PROBLEM DETAILS: Your answer should be a single number: how many lines in the data below hold the string "Normal".

DATASET EXCERPTS:

+---+

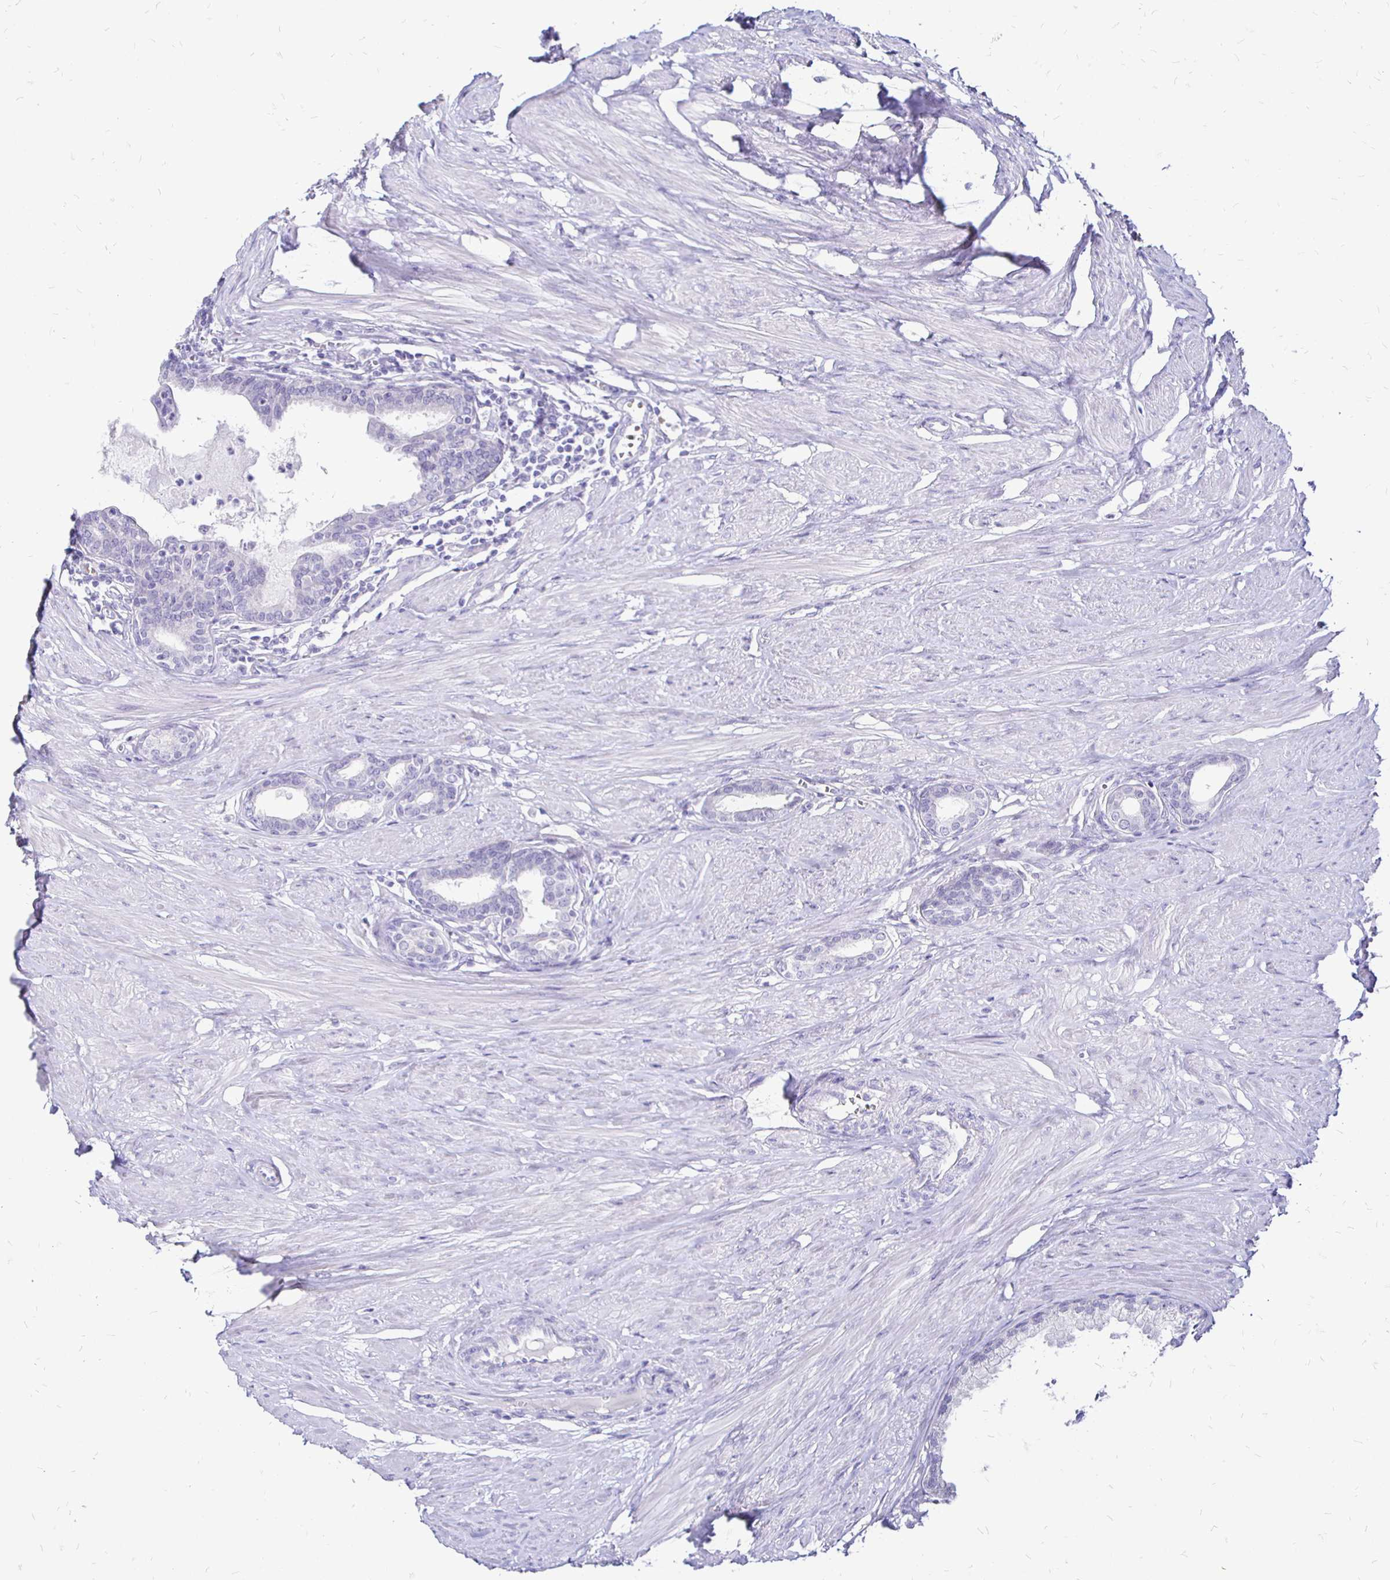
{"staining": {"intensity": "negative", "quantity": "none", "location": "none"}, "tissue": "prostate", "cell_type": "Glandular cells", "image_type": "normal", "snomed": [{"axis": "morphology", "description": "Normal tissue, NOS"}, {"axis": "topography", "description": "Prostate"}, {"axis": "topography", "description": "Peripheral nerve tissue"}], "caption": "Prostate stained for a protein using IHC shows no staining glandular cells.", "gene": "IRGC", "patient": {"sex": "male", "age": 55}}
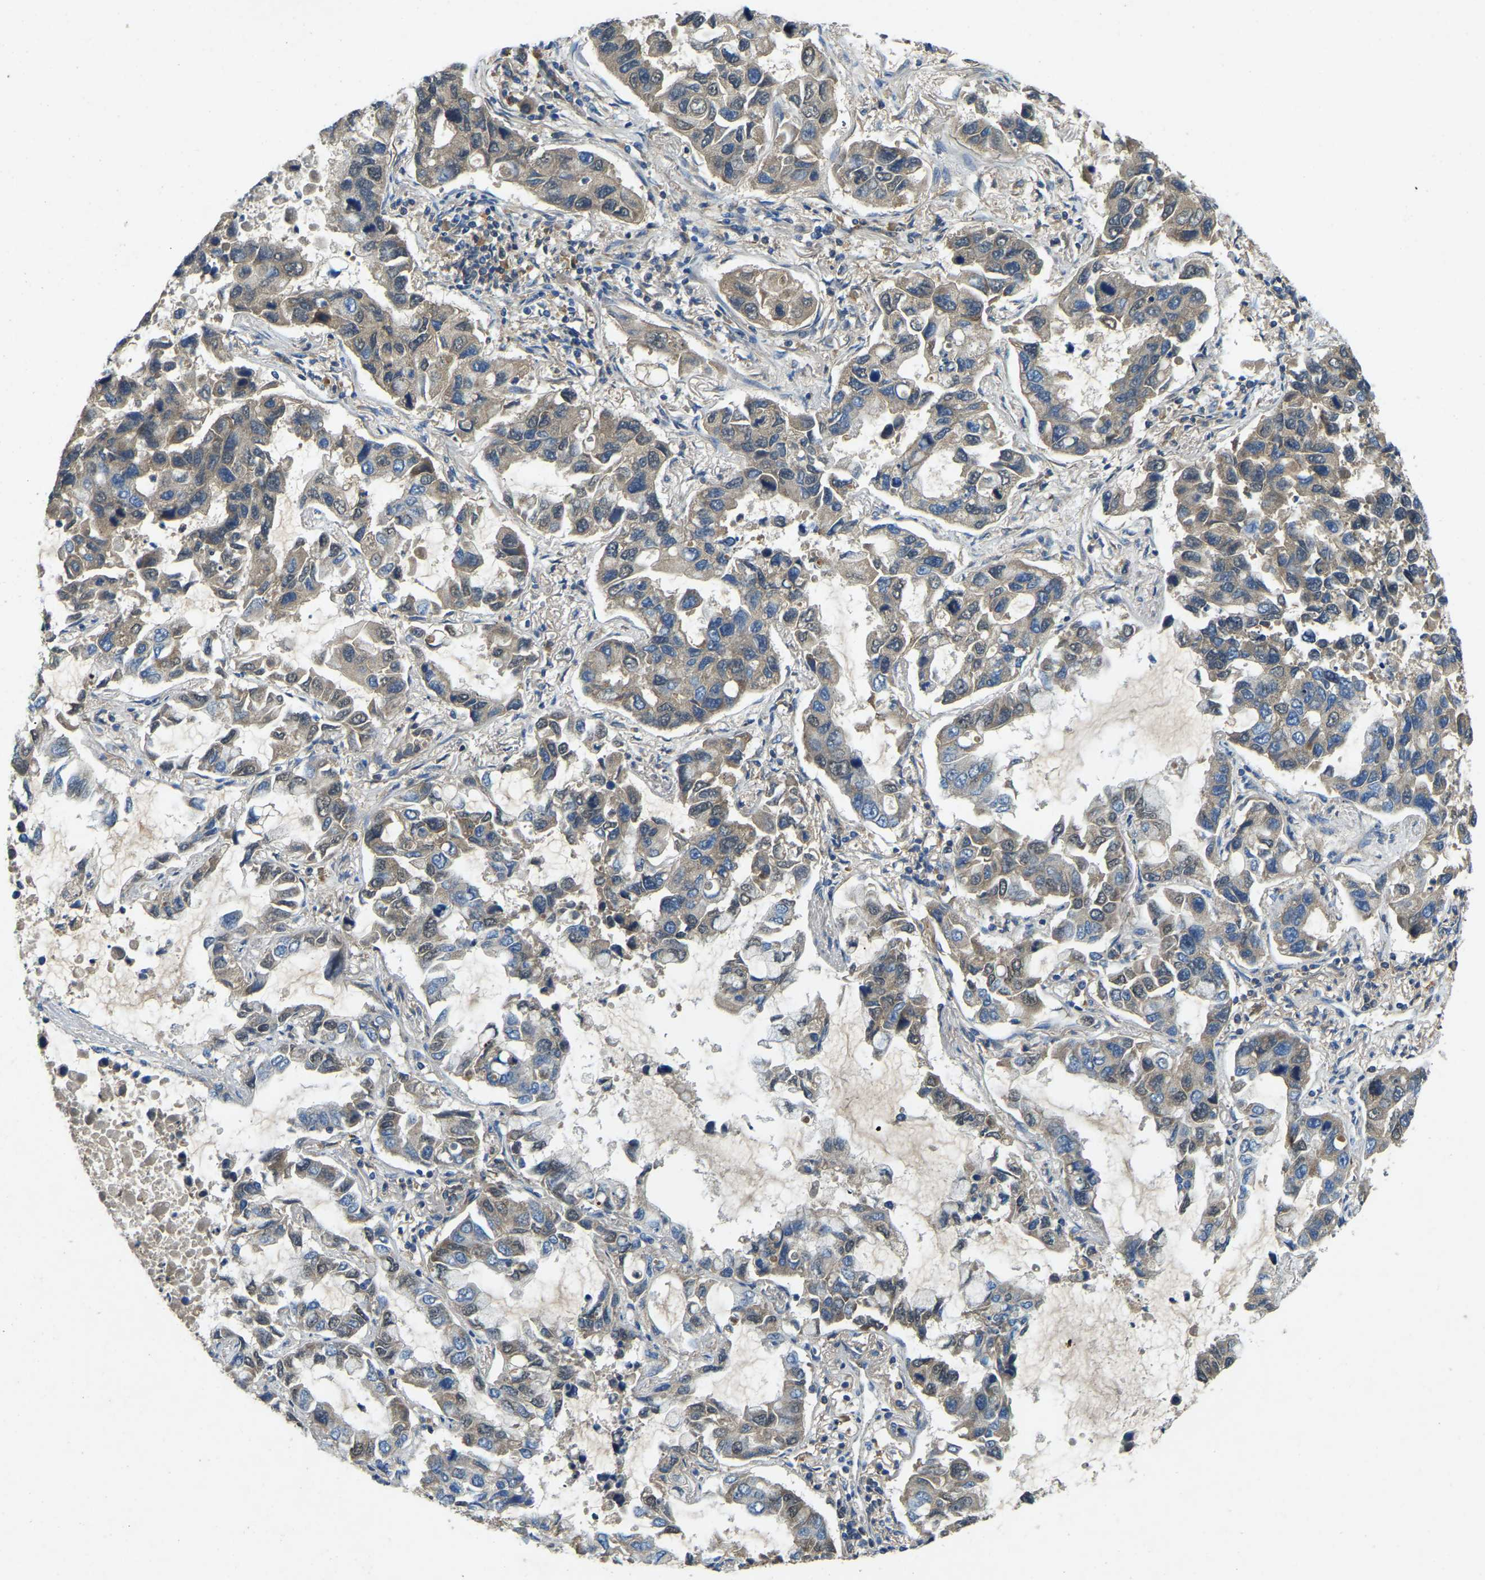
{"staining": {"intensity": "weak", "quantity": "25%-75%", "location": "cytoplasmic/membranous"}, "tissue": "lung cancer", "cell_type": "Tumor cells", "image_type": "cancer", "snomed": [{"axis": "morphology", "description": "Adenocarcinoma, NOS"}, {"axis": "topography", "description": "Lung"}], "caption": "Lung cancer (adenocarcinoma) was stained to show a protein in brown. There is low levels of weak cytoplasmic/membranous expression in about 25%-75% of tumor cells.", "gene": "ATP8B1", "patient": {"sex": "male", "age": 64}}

+---+

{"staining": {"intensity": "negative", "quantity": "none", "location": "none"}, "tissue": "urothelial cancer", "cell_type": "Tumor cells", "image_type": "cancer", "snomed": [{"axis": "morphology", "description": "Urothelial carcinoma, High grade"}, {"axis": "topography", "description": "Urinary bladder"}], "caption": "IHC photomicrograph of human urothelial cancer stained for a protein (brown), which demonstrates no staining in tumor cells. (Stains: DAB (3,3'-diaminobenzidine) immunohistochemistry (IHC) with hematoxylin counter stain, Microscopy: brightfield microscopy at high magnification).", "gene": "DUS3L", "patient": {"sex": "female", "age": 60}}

+---+

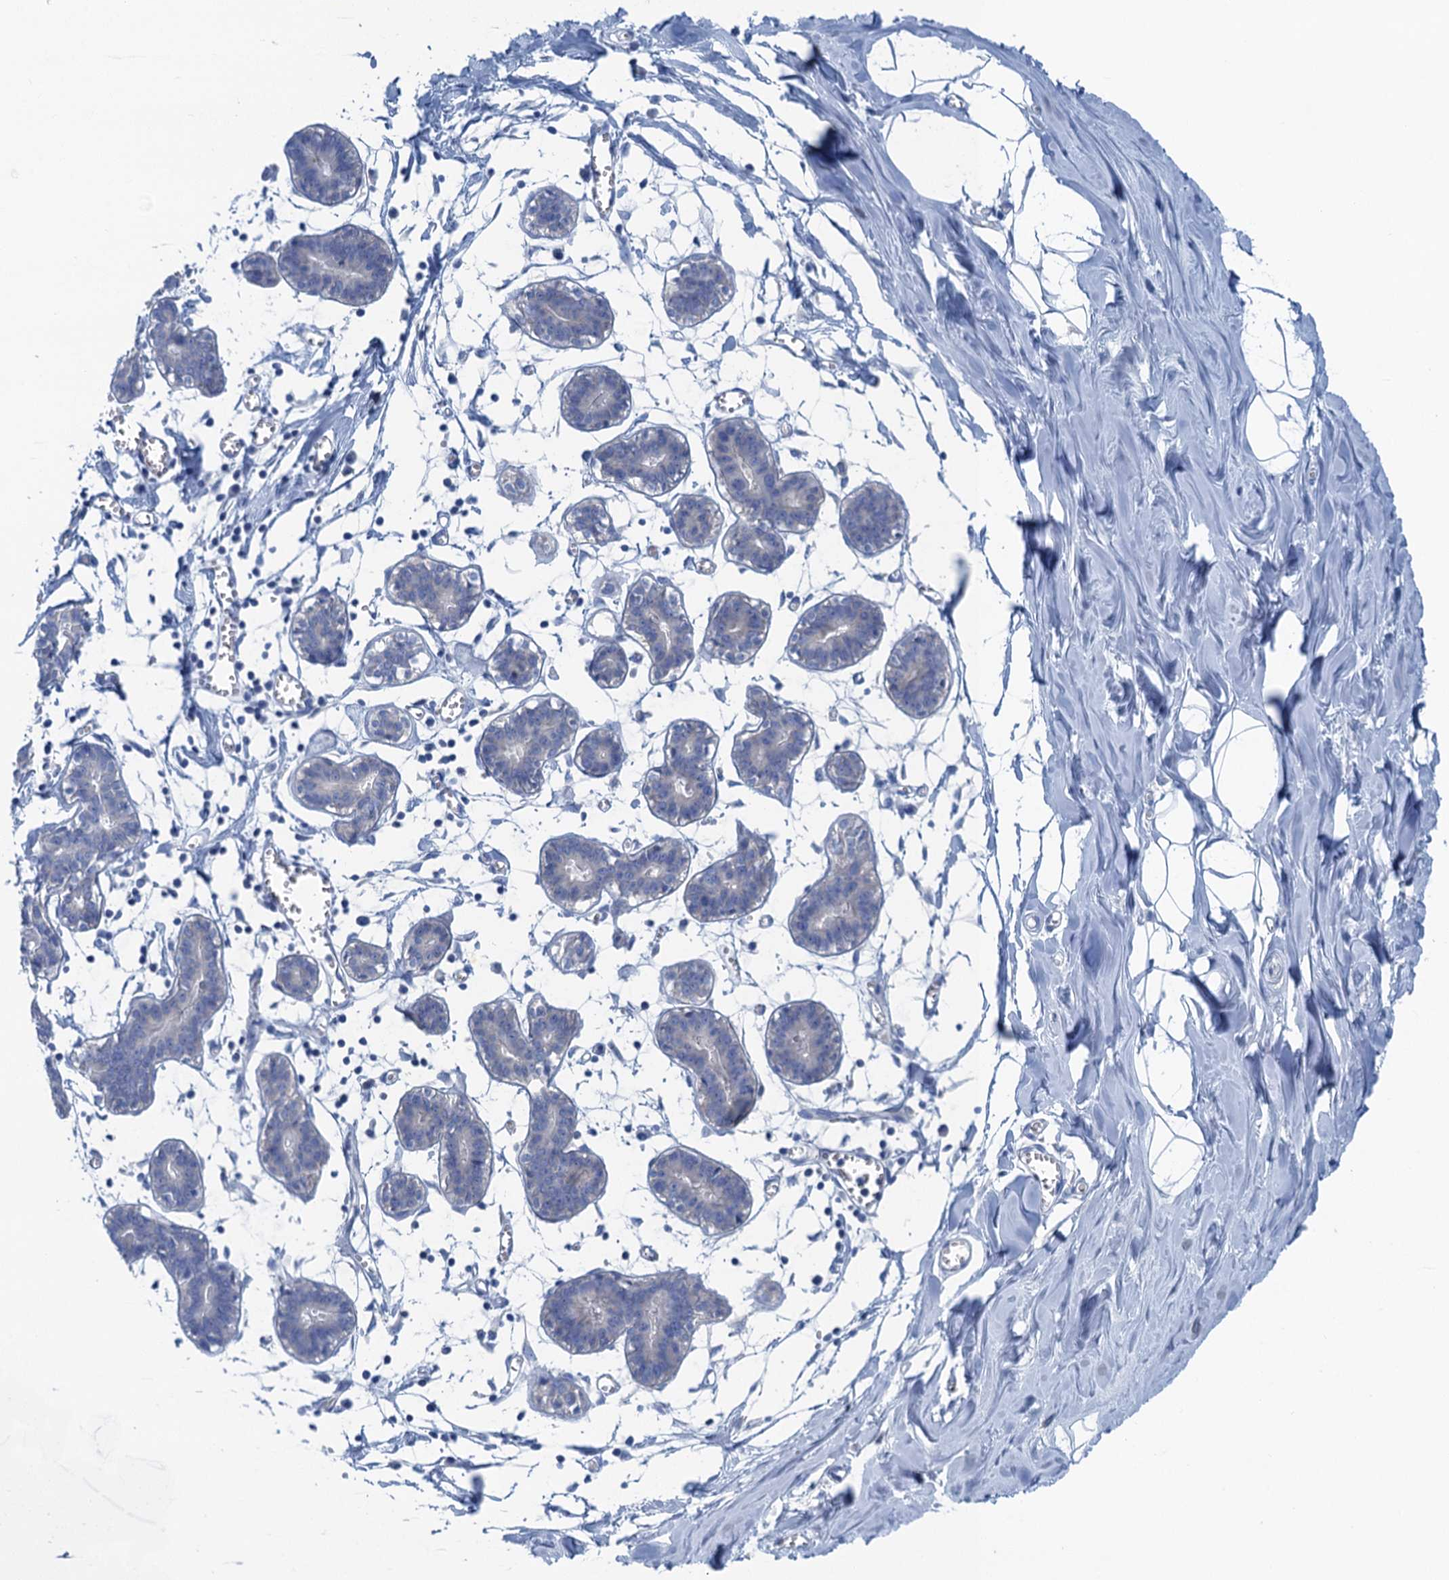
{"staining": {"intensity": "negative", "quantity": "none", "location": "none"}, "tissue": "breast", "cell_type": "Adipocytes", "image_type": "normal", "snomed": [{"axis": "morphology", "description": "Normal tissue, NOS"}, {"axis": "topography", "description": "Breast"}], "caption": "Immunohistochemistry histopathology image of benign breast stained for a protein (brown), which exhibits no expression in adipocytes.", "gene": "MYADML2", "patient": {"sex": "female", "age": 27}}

+---+

RESPONSE TO THE TASK: 2